Unique and Proprietary Data
In order to offer a unique and personalized experience, companies need to have some source of data that sets them apart. Too often, firms make the erroneous assumption that simply hiring a team of data scientists or implementing a leading-edge technical solution will yield the novel insights they seek. Any company looking to personalize its offering must first consider if they have data that provides insight into their customers and the environment in which they live and work, if those datasets are rich and not widely available, and if customers and partners explicitly consent to the sharing of this data. In the world of machine learning, it is generally the case that if given the choice between more data and more sophisticated models, it is the data that will have greater impact. Ideally, if you are looking to build a powerful personalization system, you have access to large quantities of unique data, and its accumulation yields an improved experience for all your customers.

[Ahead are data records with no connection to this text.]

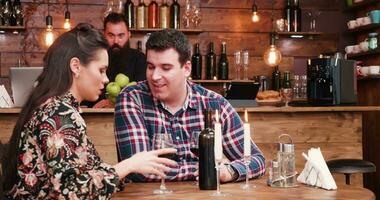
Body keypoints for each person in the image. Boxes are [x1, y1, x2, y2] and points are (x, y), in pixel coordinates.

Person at [2, 23, 176, 199]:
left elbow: (91, 172)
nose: (106, 79)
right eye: (101, 70)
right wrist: (128, 165)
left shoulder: (58, 107)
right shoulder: (58, 113)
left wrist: (128, 168)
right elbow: (71, 193)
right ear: (76, 66)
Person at [114, 29, 266, 183]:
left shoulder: (215, 104)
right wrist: (207, 169)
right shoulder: (132, 99)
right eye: (151, 67)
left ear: (186, 68)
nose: (155, 76)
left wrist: (229, 171)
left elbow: (256, 160)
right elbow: (139, 172)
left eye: (165, 68)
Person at [104, 12, 146, 83]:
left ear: (129, 35)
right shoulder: (97, 60)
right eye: (111, 35)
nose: (116, 41)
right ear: (104, 35)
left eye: (120, 36)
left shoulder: (140, 59)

Personalization at massive scale is only possible with the diligent application of technology. The mere existence and possession of data is not the same as having that data in the right structure to enable its most valuable use. Too often, companies that excel at data consumption end up with data indigestion, as information gets fragmented throughout the enterprise, and it becomes harder to construct a unified view of all data pertaining to any particular customer. While some of this entropy is unavoidable in organizations of rapid scale, there are ways to mitigate the complexity. Investing in data engineers who focus on data pipelines, data integrity, and data structure is of utmost importance and will multiply the productivity realized by a data science or modeling team. At the same time, building the learning systems – in terms of both process and technology – to rapidly iterate and deploy new innovations is crucial.
Brand Point of View
In building experiences that appreciate the uniqueness of each of its customers, a company must not forget to do so in its own unique voice. Few companies do particularly well on this dimension, and there is some risk that all computational personalization will sound alike, even if the message itself is tailored. While creating personalized experiences at scale with a unique editorial voice is a significant challenge, brands that are able to do this are likely to enjoy greater success.

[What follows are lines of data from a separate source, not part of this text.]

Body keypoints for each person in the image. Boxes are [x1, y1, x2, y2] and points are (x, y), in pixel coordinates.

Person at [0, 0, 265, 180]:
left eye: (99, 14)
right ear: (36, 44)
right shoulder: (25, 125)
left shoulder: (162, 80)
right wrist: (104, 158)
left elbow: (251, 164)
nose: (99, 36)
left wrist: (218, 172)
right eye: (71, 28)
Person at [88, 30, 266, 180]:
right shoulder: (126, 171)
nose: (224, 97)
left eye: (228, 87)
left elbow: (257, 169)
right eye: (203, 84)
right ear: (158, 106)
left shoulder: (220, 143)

The historical opposition of scale and personalization is deeply embedded in human psychology, and overcoming this legacy requires a clear and compelling use case. Offering customers real value from personalization will offset the inherent privacy concerns and provide a lasting incentive to continue making available the data that enables personalization. Moreover, as the core technologies for delivering bespoke experiences become commoditized, the differentiating factor will be the ability to pair technical capability with compelling customer value.

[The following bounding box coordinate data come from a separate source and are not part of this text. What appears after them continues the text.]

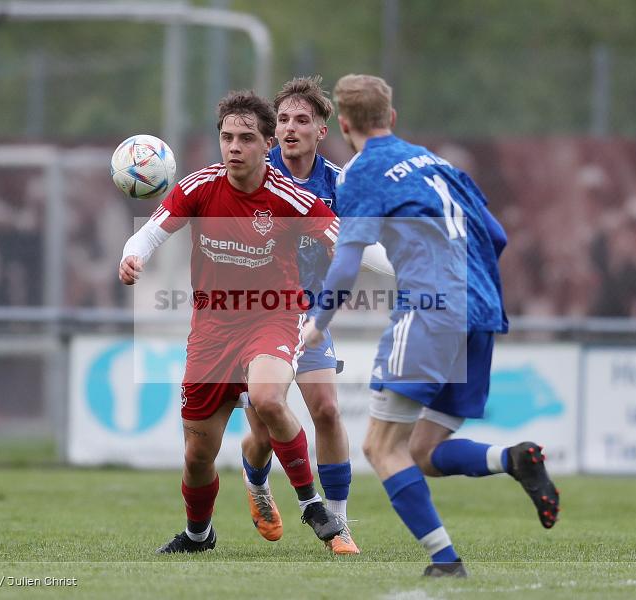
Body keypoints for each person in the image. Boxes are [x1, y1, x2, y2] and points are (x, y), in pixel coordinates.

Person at [302, 74, 560, 577]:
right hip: (482, 309)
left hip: (430, 307)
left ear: (346, 125)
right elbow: (497, 235)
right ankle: (516, 459)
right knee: (420, 451)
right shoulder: (440, 163)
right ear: (392, 118)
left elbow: (347, 261)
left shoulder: (358, 174)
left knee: (380, 446)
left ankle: (446, 561)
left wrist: (319, 322)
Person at [120, 90, 345, 553]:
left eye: (245, 138)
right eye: (226, 137)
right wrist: (131, 257)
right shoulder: (200, 186)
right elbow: (151, 231)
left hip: (274, 316)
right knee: (198, 455)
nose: (234, 147)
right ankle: (198, 535)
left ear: (268, 145)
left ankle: (312, 505)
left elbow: (350, 243)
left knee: (267, 399)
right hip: (211, 331)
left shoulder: (290, 198)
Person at [238, 76, 361, 555]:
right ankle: (257, 485)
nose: (291, 128)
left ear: (321, 129)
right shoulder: (252, 173)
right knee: (265, 434)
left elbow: (353, 250)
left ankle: (340, 522)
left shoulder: (339, 184)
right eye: (284, 119)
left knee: (327, 410)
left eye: (301, 120)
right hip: (255, 314)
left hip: (309, 313)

Many of the financial product structures being offered by today’s banks and non-bank financial technology firms are relatively well-established – checking accounts, loans, credit cards, investments – even if the packaging has changed. The most interesting developments are at the intersection of technology, information, and humanity. For financial services, personalization at scale offers incredible opportunity, and the most exciting developments are yet to come.